How the Arts Supports a Healthy Society

Can Art Change Society? This was a question I posed to art specialist Mary Corrigall, who together with myself and fellow colleague Neo Mashigo will be judging M&C Saatchi’s inaugural Art for Change Prize in partnership with the iconic Saatchi Gallery later this year, writes Robert Grace, Founding Partner & Head of Strategy at M&C Saatchi Abel South Africa.

In 1988 I attended my first National Arts Festival. I was nine, and had never experienced such unbelievable creativity. I returned in 1994, when Sam Nhlengethwa won the Standard Bank Young Artist of the Year award whose work still sits with me. The experience of the National Arts Festival changed my perspective, and made me more aware of the realities facing our new democracy and my place in it. It was an invaluable experience that’s stuck with me and I believe speaks to the influential power of art and creativity.

Yet the arts still feel under-recognised and under-supported. As a country I believe we should be doing more to support this vital sector. Fortunately, I find myself in a position today where I can stand as an advocate for this form of creativity and make a case for its value.

Let’s start with our Economy.
The South African Cultural Observatory’s latest report estimates the creative economy contributes roughly R161 billion a year, making up around 3% of our GDP. This figure accounts for around a million jobs, many of which are informal.

The term ‘creative economy’ is a broad one. The point is, though, creative thought is a critical factor in helping drive our society, economy and country forward. Speaking to art advisor and researcher Mary Corrigall recently, she agreed, adding that in that same SACO report, it showed the creative economy contributes almost as much, if not more, than agriculture.

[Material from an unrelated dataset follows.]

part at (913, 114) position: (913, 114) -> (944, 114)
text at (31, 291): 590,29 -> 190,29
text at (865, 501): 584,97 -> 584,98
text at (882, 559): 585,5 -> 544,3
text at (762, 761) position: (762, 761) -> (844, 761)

“There definitely isn’t a recognition of the jobs and economic impact the creative economy is able to generate,” Mary told me. In her own research, she added by way of example, the arts sector has come to play a vital role in Western Cape tourism, forming a key part of what people come to see when visiting the region as well as the experience of visiting South Africa.

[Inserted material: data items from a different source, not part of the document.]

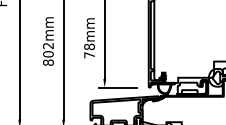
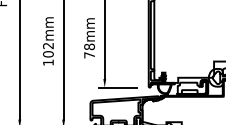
text at (48, 62): 802mm -> 102mm
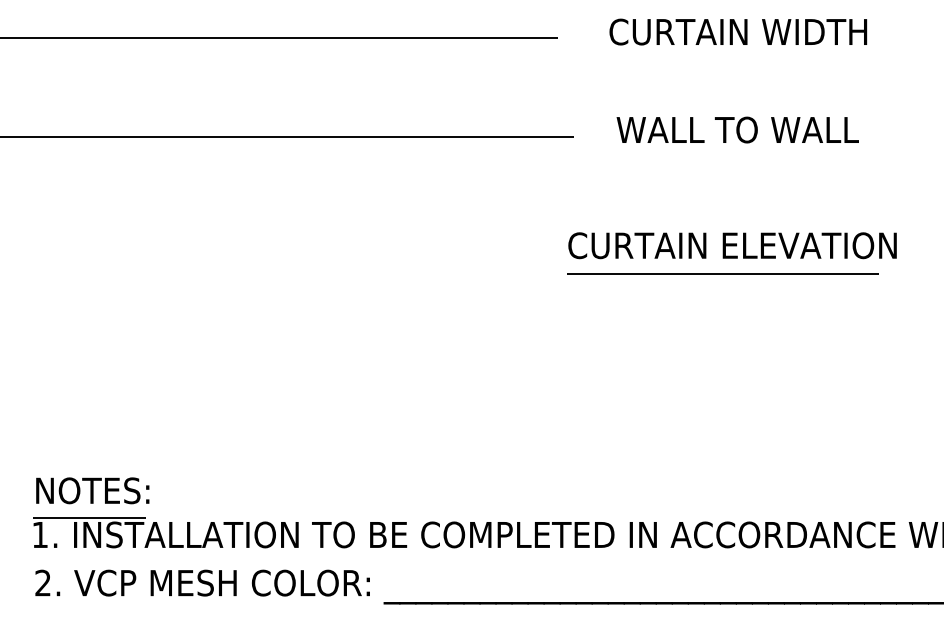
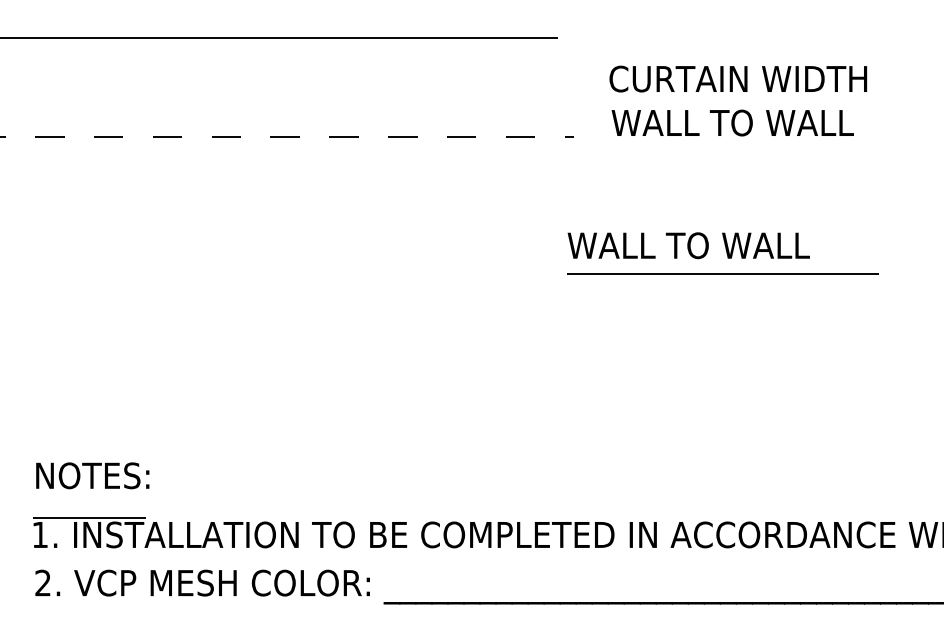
text at (738, 31) position: (738, 31) -> (738, 78)
text at (737, 129) position: (737, 129) -> (732, 122)
line at (287, 137): solid -> dashed
text at (731, 245): CURTAIN ELEVATION -> WALL TO WALL
text at (92, 490) position: (92, 490) -> (92, 475)
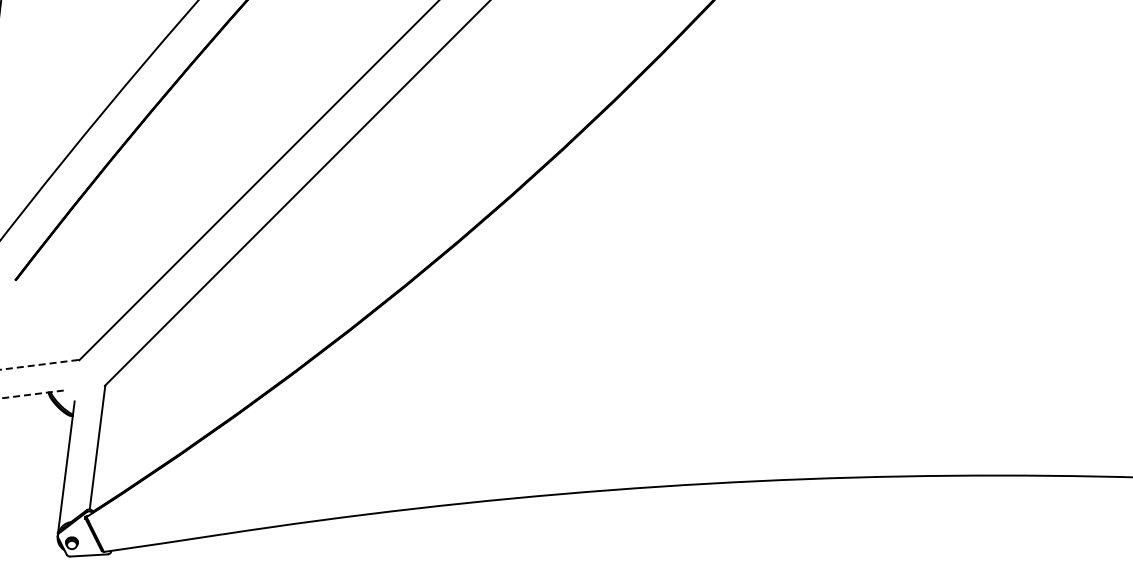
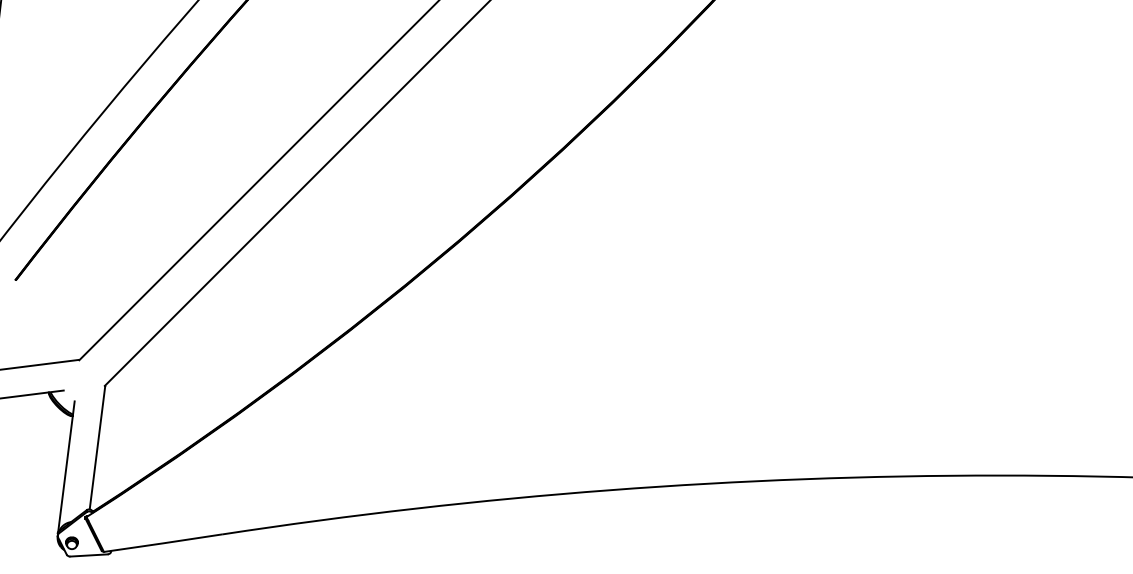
line at (38, 364): dashed -> solid
line at (32, 394): dashed -> solid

Given that fact, why isn’t more value placed on the arts as a career option? Part of the problem, explained Mary, was the lack of visual arts education among young people.

“Children aren’t even looking at going into the arts, or seeing it as a viable profession,” she said. And although few people can survive as artists full time, “there are many other fields within the creative sector such as digital art and its connection to the growing fields of animation and gaming.”

This means that encouraging a child’s interest in art and the arts could unlock the opportunity of where many future jobs will lie – beyond that of an Artist. There is in fact a skills shortage in the country for digital artists and there is very little private investment in the field due to a “poor understanding of how these business models work and what’s perceived to be a less positive or traditional return on investment,” said Mary.

Art’s Cultural Value
A massive cultural shift has taken place over the past few years surrounding visibility of art from Africa, particularly from the rest of the world. I asked Mary what sort of impact she thinks this has had on the value of art from the continent?

“It’s created an interest in African perspectives,” she said. Be it in person or online, the experience of this cultural shift has led to a significant change in the monetary value of our continent’s artistic output. But beyond financial capital, I was curious what Mary thought about the societal impact of this sort of shift?

“I think art, particularly as it becomes more commercialised, tends to take on social issues quite superficially,” she said, adding that as interest grows, artworks become more of a way to “shore up an artist’s practice than actually bring about change.” Mary was quick to counter this point, adding, “I think there’s a recognition that arts can’t carry the burden of changing a society. It can only reflect an imagined future or offer commentary, but can’t actually bring about change.”

In this way advertising is similar. In the 90s, for instance, advertising played a role in nation building at a pivotal time in our country. Today, advertising finds itself in a world of having to navigate many issues in a highly fragmented world; and used to help brands not only sell their offer, but also address societal issues such as climate change.

So then, if art can’t solely shift the cultural dial, what role can it serve? For Mary, the answer lies in play. “I think artists are playing more than they have before in terms of their engagement with form and subject matter. I think that ability within the arts is a sign of a healthy society.”

The Importance of Hope

I may be overly optimistic, but I believe artists represent hope. So when Mary speaks to that idea of play as a sign of a society’s health, I see that as being defined by freedom of expression. And it’s up to artists to help us realise that. Artists have a powerful role to play in helping us understand the world around us and where we find ourselves in it. In a society increasingly driven by AI and algorithms, we need artists to see things differently and inspire others to do so too. And if that’s what we can achieve in a small or big way through play or provocation, I think, it’s something worth going out of our way to support.

Entries are now closed, judging takes place in October and winners will be announced in November.